═══ Extracted information

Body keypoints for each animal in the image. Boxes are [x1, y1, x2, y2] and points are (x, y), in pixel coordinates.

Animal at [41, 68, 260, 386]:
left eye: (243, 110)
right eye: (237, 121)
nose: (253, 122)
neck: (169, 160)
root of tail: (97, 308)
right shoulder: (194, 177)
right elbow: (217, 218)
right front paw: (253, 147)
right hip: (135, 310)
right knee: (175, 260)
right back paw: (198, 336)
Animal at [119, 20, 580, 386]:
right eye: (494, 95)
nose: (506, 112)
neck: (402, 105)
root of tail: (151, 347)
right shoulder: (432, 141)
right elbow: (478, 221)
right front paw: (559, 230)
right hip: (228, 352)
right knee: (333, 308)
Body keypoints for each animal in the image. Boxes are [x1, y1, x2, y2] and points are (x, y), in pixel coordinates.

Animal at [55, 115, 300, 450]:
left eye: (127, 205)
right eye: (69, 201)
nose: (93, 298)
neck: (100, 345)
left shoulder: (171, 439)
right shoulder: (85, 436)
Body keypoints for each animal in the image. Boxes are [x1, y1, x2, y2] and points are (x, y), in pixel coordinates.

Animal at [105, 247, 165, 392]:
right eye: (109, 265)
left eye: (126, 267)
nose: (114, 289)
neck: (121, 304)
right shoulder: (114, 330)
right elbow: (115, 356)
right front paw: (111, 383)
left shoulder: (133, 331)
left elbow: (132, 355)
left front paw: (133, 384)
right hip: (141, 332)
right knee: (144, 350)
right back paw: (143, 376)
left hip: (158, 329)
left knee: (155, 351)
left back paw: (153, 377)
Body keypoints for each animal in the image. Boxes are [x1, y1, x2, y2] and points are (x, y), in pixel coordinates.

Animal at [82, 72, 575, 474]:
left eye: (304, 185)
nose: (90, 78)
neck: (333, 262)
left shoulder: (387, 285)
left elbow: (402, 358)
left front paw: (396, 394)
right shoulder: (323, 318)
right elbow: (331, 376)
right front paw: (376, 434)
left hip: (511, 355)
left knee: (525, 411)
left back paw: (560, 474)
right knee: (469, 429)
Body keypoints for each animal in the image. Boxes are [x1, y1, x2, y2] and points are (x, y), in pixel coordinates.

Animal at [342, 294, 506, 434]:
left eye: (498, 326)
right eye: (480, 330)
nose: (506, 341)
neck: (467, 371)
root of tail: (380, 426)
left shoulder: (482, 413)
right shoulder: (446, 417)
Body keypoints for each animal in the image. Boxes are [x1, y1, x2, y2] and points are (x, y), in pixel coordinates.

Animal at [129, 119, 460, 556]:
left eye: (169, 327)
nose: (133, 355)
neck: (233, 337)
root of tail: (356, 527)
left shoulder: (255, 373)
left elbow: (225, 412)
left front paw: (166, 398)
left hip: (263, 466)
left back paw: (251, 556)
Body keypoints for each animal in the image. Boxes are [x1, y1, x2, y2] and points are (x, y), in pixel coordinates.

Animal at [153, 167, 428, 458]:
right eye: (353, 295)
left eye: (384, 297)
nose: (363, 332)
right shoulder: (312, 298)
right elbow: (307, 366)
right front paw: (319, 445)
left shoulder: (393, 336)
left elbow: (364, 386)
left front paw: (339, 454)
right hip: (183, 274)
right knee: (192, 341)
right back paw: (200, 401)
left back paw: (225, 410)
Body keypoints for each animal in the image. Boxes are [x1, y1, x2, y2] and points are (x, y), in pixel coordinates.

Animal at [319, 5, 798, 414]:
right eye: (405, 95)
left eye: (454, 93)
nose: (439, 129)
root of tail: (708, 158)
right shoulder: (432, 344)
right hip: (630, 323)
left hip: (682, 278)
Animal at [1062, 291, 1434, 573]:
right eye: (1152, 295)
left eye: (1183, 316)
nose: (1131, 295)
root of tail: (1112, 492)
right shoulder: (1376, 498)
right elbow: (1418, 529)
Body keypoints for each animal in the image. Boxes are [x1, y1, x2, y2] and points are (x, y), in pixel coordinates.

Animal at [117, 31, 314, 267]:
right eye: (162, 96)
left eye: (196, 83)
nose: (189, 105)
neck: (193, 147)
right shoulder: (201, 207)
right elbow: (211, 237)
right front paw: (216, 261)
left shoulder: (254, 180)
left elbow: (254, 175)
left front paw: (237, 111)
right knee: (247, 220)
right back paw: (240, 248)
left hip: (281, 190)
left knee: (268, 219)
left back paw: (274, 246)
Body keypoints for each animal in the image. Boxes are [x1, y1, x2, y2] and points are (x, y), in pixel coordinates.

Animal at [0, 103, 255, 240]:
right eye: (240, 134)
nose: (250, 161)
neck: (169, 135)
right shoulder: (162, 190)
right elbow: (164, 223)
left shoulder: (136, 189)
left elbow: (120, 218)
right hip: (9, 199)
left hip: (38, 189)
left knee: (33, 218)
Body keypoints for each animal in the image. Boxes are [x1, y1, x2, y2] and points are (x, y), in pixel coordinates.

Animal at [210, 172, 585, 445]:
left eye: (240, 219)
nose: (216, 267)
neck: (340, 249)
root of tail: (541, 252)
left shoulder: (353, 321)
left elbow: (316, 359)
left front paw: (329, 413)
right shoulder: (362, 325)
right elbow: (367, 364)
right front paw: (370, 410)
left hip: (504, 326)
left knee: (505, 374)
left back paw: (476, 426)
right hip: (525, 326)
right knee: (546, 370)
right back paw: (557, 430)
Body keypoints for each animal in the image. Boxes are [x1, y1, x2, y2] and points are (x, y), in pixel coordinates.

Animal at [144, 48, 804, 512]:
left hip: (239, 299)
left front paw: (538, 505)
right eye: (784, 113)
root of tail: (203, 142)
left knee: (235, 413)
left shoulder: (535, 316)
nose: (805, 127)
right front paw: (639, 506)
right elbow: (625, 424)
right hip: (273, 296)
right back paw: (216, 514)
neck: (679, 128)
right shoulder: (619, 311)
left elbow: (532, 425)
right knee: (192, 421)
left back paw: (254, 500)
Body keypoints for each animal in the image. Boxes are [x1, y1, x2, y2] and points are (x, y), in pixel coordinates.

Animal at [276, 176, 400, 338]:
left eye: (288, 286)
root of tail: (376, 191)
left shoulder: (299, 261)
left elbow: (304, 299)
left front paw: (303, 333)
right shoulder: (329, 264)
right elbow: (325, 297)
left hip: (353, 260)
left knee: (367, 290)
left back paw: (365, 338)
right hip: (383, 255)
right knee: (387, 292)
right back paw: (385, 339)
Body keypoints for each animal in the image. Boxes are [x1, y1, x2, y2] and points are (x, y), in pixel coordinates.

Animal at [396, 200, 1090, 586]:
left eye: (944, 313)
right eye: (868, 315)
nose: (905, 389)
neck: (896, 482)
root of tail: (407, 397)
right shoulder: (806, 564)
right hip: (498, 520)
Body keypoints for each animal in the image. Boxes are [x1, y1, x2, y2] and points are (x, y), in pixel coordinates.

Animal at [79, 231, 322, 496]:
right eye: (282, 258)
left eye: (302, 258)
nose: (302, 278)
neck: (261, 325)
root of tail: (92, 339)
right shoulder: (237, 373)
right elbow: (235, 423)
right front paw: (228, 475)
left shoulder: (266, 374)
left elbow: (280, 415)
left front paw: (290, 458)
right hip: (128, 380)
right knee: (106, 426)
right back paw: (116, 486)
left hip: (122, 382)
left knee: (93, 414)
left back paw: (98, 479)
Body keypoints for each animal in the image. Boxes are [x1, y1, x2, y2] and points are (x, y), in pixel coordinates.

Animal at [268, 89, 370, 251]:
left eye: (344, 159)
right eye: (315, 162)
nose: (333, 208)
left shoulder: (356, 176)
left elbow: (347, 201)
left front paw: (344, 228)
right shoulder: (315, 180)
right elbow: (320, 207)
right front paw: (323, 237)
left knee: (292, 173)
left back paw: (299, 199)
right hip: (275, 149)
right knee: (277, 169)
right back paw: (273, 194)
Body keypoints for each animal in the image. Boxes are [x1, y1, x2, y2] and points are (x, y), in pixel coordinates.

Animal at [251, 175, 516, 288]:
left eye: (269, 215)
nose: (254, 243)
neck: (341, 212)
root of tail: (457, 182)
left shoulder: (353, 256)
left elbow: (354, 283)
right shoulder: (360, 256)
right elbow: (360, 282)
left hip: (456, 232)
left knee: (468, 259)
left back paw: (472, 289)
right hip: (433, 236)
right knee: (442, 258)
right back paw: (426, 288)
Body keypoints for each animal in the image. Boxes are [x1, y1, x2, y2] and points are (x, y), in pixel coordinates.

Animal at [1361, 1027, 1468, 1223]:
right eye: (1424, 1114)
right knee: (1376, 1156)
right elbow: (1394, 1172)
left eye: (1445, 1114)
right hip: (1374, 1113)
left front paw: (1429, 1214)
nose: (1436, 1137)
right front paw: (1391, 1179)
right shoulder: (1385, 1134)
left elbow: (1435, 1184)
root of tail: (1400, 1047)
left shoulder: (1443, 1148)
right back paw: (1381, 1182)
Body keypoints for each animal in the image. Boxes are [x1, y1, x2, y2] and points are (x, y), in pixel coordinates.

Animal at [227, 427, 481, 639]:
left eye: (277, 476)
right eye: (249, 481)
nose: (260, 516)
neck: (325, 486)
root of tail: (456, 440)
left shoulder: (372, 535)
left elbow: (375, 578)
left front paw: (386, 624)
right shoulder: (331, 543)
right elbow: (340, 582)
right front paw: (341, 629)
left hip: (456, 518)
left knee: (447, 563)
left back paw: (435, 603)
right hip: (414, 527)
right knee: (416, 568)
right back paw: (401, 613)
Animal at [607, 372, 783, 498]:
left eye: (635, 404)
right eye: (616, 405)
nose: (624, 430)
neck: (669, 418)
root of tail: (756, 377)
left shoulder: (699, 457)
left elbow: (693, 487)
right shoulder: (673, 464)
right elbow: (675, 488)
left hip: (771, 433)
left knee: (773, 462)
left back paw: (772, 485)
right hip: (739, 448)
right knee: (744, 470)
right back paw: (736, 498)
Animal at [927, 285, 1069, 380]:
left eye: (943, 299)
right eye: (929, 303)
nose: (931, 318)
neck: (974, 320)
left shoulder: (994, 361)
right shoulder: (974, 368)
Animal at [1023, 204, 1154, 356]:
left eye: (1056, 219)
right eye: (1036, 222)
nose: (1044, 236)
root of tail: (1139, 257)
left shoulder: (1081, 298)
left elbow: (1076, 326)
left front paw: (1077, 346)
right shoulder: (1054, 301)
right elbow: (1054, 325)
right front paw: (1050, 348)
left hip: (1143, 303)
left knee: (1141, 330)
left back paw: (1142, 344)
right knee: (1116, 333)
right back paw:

══════

**Instructions for the task:** Your task is to restate, word for word, only those lines above that fall between the line holding "nose: (363, 332)" and the line holding "nose: (250, 161)", inclusive.

**Response to this task:**
nose: (363, 332)
right shoulder: (312, 298)
right elbow: (307, 366)
right front paw: (319, 445)
left shoulder: (393, 336)
left elbow: (364, 386)
left front paw: (339, 454)
right hip: (183, 274)
right knee: (192, 341)
right back paw: (200, 401)
left back paw: (225, 410)
Body keypoints for each animal in the image. Boxes are [x1, y1, x2, y2] and points are (x, y), in pixel coordinates.

Animal at [319, 5, 798, 414]:
right eye: (405, 95)
left eye: (454, 93)
nose: (439, 129)
root of tail: (708, 158)
right shoulder: (432, 344)
right hip: (630, 323)
left hip: (682, 278)
Animal at [1062, 291, 1434, 573]:
right eye: (1152, 295)
left eye: (1183, 316)
nose: (1131, 295)
root of tail: (1112, 492)
right shoulder: (1376, 498)
right elbow: (1418, 529)
Body keypoints for each animal in the image. Boxes are [x1, y1, x2, y2] and points are (x, y), in pixel coordinates.

Animal at [117, 31, 314, 267]:
right eye: (162, 96)
left eye: (196, 83)
nose: (189, 105)
neck: (193, 147)
right shoulder: (201, 207)
right elbow: (211, 237)
right front paw: (216, 261)
left shoulder: (254, 180)
left elbow: (254, 175)
left front paw: (237, 111)
right knee: (247, 220)
right back paw: (240, 248)
left hip: (281, 190)
left knee: (268, 219)
left back paw: (274, 246)
Body keypoints for each animal in the image. Boxes are [x1, y1, x2, y2] and points are (x, y), in pixel coordinates.

Animal at [0, 103, 255, 240]:
right eye: (240, 134)
nose: (250, 161)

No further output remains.